Split data into separate Excel with one column, then to separate sheet with another column?

Hi, I want to split my data table into many Excel with multiple sheets in it based on two different column. For example, If I have something as follow:

image

I want to split the data first by Vendor into separate Excel, so the Excel name would be the Vendor name (1, 2, 3, …). Then for each Excel, each tab would be based on each Country group. So for Excel sheet “1”, there is a tab for Canada and a tab for USA.

I’m not sure how it can be done, and stuck at Group Loop Start. Please advice how I can make this possible. My data is around 120,000 rows with over 500 vendors so it might be a lot.

Can you upload a portion of the data for us to work with?

I’d recommend taking a look at the Solutions to Just Knime It Challenge 2 for some pointers. The challenge was to split a CSV file into several different CSV files and store them in different folders.

The thread is here. My solution is here

Your problem is similar. You’d need to use flow variables to control tab creation.

2 Likes

Hi @elsamuel. Thanks for linking me up to the Challenge.

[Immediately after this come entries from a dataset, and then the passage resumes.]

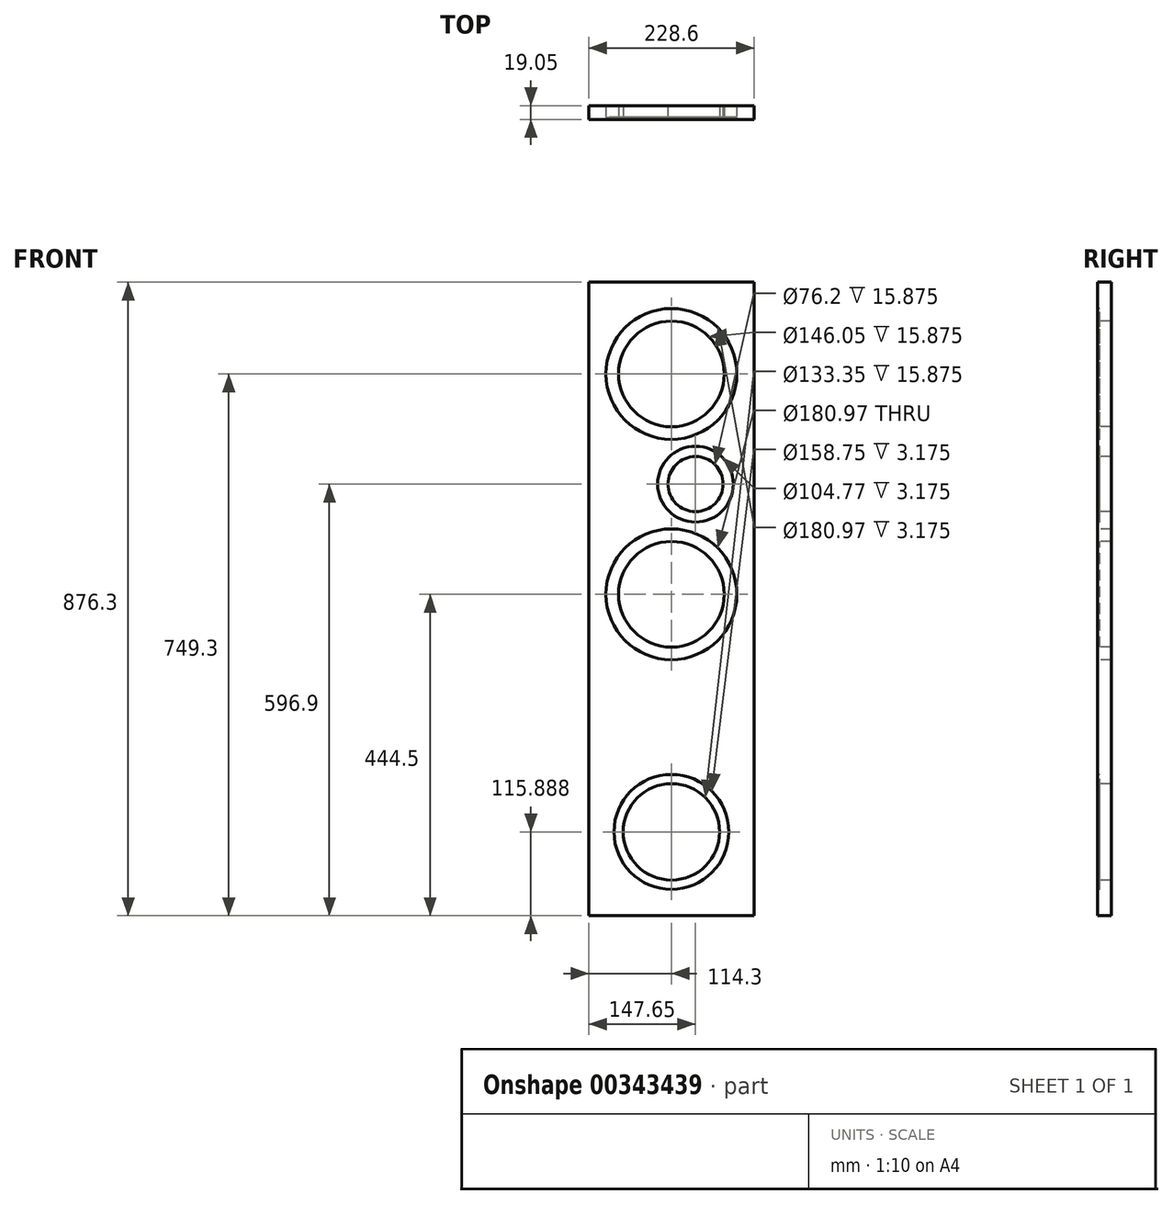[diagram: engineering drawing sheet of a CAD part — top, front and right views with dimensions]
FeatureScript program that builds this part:
annotation { "Feature Type Name" : "Feature", "Feature Type Description" : "" }
export const myFeature = defineFeature(function(context is Context, id is Id, definition is map)
    precondition{}
    {
        {
            var Q0;
            Q0=qCreatedBy(makeId("Front.planeOp"),FACE);
            var sketch = newSketch(context, id + "F0", { "sketchPlane" : qUnion([Q0])});
            skLineSegment(sketch, "E0.bottom", {"start": v(-114.3, 914.4) * mm, "end": v(114.3, 914.4) * mm});
            skLineSegment(sketch, "E0.top", {"start": v(-114.3, 38.1) * mm, "end": v(114.3, 38.1) * mm});
            skLineSegment(sketch, "E0.left", {"start": v(-114.3, 914.4) * mm, "end": v(-114.3, 38.1) * mm});
            skLineSegment(sketch, "E0.right", {"start": v(114.3, 914.4) * mm, "end": v(114.3, 38.1) * mm});
            skCircle(sketch, "E1", {"center": v(0, 787.4) * mm, "radius": 90.49 * mm});
            skCircle(sketch, "E2", {"center": v(33.35, 635) * mm, "radius": 38.1 * mm});
            skCircle(sketch, "E3", {"center": v(0, 787.4) * mm, "radius": 73.03 * mm});
            skCircle(sketch, "E4", {"center": v(33.35, 635) * mm, "radius": 52.39 * mm});
            skLineSegment(sketch, "E5", {"start": v(307.03, 635) * mm, "end": v(439.89, 635) * mm});
            skCircle(sketch, "E6.MirrorC", {"center": v(0, 482.6) * mm, "radius": 73.03 * mm});
            skCircle(sketch, "E7.MirrorC", {"center": v(0, 482.6) * mm, "radius": 90.49 * mm});
            skLineSegment(sketch, "E8", {"start": v(299.18, 355.6) * mm, "end": v(426.8, 355.6) * mm});
            skCircle(sketch, "E9", {"center": v(0, 153.99) * mm, "radius": 79.38 * mm});
            skLineSegment(sketch, "E10", {"start": v(333.82, 877.89) * mm, "end": v(430.62, 877.89) * mm});
            skLineSegment(sketch, "E11", {"start": v(409.67, 74.61) * mm, "end": v(278.97, 74.61) * mm});
            skLineSegment(sketch, "E12", {"start": v(430.62, 877.89) * mm, "end": v(430.62, 914.4) * mm});
            skLineSegment(sketch, "E13", {"start": v(409.67, 74.61) * mm, "end": v(409.67, 38.1) * mm});
            skCircle(sketch, "E14", {"center": v(0, 153.99) * mm, "radius": 66.68 * mm});
            skLineSegment(sketch, "E15", {"start": v(323.31, 692.15) * mm, "end": v(428.61, 692.15) * mm});
            skLineSegment(sketch, "E16", {"start": v(428.61, 687.39) * mm, "end": v(321.83, 687.39) * mm});
            skLineSegment(sketch, "E17", {"start": v(321.83, 696.91) * mm, "end": v(434.54, 696.91) * mm});
            skLineSegment(sketch, "E18", {"start": v(307.98, 392.11) * mm, "end": v(424.03, 392.11) * mm});
            skSolve(sketch);
        }
        {
            var Q0;
            Q0=makeQuery(id+"F0.imprint","IMPRINT",FACE,{"disambiguationData":[TD([[makeQuery(id+"F0.imprint","IMPRINT",EDGE,{"derivedFrom":sQuery(id+"F0.wireOp",EDGE,"E0.bottom")}),-1.0]])]});
            var Q1;
            Q1=makeQuery(id+"F0.imprint","IMPRINT",FACE,{"disambiguationData":[TD([[makeQuery(id+"F0.imprint","IMPRINT",EDGE,{"derivedFrom":sQuery(id+"F0.wireOp",EDGE,"E1")}),1.0]])]});
            var Q2;
            Q2=makeQuery(id+"F0.imprint","IMPRINT",FACE,{"disambiguationData":[TD([[makeQuery(id+"F0.imprint","IMPRINT",EDGE,{"derivedFrom":sQuery(id+"F0.wireOp",EDGE,"E2")}),-1.0]])]});
            var Q3;
            Q3=makeQuery(id+"F0.imprint","IMPRINT",FACE,{"disambiguationData":[TD([[makeQuery(id+"F0.imprint","IMPRINT",EDGE,{"derivedFrom":sQuery(id+"F0.wireOp",EDGE,"E6.MirrorC")}),1.0]])]});
            var Q4;
            Q4=makeQuery(id+"F0.imprint","IMPRINT",FACE,{"disambiguationData":[TD([[makeQuery(id+"F0.imprint","IMPRINT",EDGE,{"derivedFrom":sQuery(id+"F0.wireOp",EDGE,"E9")}),1.0]])]});
            extrude(context, id + "F1", {"entities" : qUnion([Q0, Q1, Q2, Q3, Q4]), "oppositeDirection" : true, "depth" : 19.05 * mm});
        }
        {
            var Q0;
            Q0=makeQuery(id+"F0.imprint","IMPRINT",FACE,{"disambiguationData":[TD([[makeQuery(id+"F0.imprint","IMPRINT",EDGE,{"derivedFrom":sQuery(id+"F0.wireOp",EDGE,"E1")}),1.0]])]});
            var Q1;
            Q1=makeQuery(id+"F0.imprint","IMPRINT",FACE,{"disambiguationData":[TD([[makeQuery(id+"F0.imprint","IMPRINT",EDGE,{"derivedFrom":sQuery(id+"F0.wireOp",EDGE,"E2")}),-1.0]])]});
            var Q2;
            Q2=makeQuery(id+"F0.imprint","IMPRINT",FACE,{"disambiguationData":[TD([[makeQuery(id+"F0.imprint","IMPRINT",EDGE,{"derivedFrom":sQuery(id+"F0.wireOp",EDGE,"E6.MirrorC")}),1.0]])]});
            var Q3;
            Q3=makeQuery(id+"F0.imprint","IMPRINT",FACE,{"disambiguationData":[TD([[makeQuery(id+"F0.imprint","IMPRINT",EDGE,{"derivedFrom":sQuery(id+"F0.wireOp",EDGE,"E9")}),1.0]])]});
            extrude(context, id + "F2", {"entities" : qUnion([Q0, Q1, Q2, Q3]), "operationType" : NewBodyOperationType.REMOVE, "oppositeDirection" : true, "depth" : 3.17 * mm});
        }
        {
            var Q0;
            Q0=qCreatedBy(makeId("Top.planeOp"),FACE);
            var sketch = newSketch(context, id + "F3", { "sketchPlane" : qUnion([Q0])});
            skLineSegment(sketch, "E19.bottom", {"start": v(-114.3, 0) * mm, "end": v(114.3, 0) * mm});
            skLineSegment(sketch, "E19.top", {"start": v(-114.3, 514.35) * mm, "end": v(114.3, 514.35) * mm});
            skLineSegment(sketch, "E19.left", {"start": v(-114.3, 0) * mm, "end": v(-114.3, 514.35) * mm});
            skLineSegment(sketch, "E19.right", {"start": v(114.3, 0) * mm, "end": v(114.3, 514.35) * mm});
            skSolve(sketch);
        }
    });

What I’m trying to do is very similar to the challenge, but instead splitting them into Excel, then to Sheet in Excel. I’m not sure how this can be done. Could you elaborate on the flow variables to control tab creation?

If you are looking of the data you can just use the data for the challenge, and split Year into Excel, months into Excel sheet.

Try this @billknguyen:

Pay key attention to the Excel Writer settings and the way the loops are nested.

1 Like

This is exactly what I needed, thank you so much! Just for learning purpose since I am very new, how did which part in the Excel Writer indicated what the Excel name would be? I see that for Sheet it is through the Flow Variable part. And also what does Create File/Folder Variable do?

1 Like

The Create File/Folder Variables node creates a path variable using the Year variable generated by the first GroupBy node. In this workflow, this new path variable is called base_folder and contains the filepath, filename, and extension.

image

In the Excel Writer node, you can specify that you want to use this base_folder variable for the path by clicking on the v icon next to the Browse button and choosing the appropriate variable:

1 Like

@billknguyen tried recently to illustrate how this works with a screenshot

Thank you guys for the explanation!

Just another question, when splitting the Excel, I’m trying to keep the formatting of the input Excel (ex: highlighting color of certain cells, etc.). Seem like it’s not currently doing that right now. Do you know if there are any solution to this?

@billknguyen it might be best to open a new thread for this question. But there has been a thread about excel and keeping formats here. Maybe you check the suggestions there.

With the Excel Cell Updater – KNIME Community Hub there is a dedicated node for that.

This topic was automatically closed 7 days after the last reply. New replies are no longer allowed.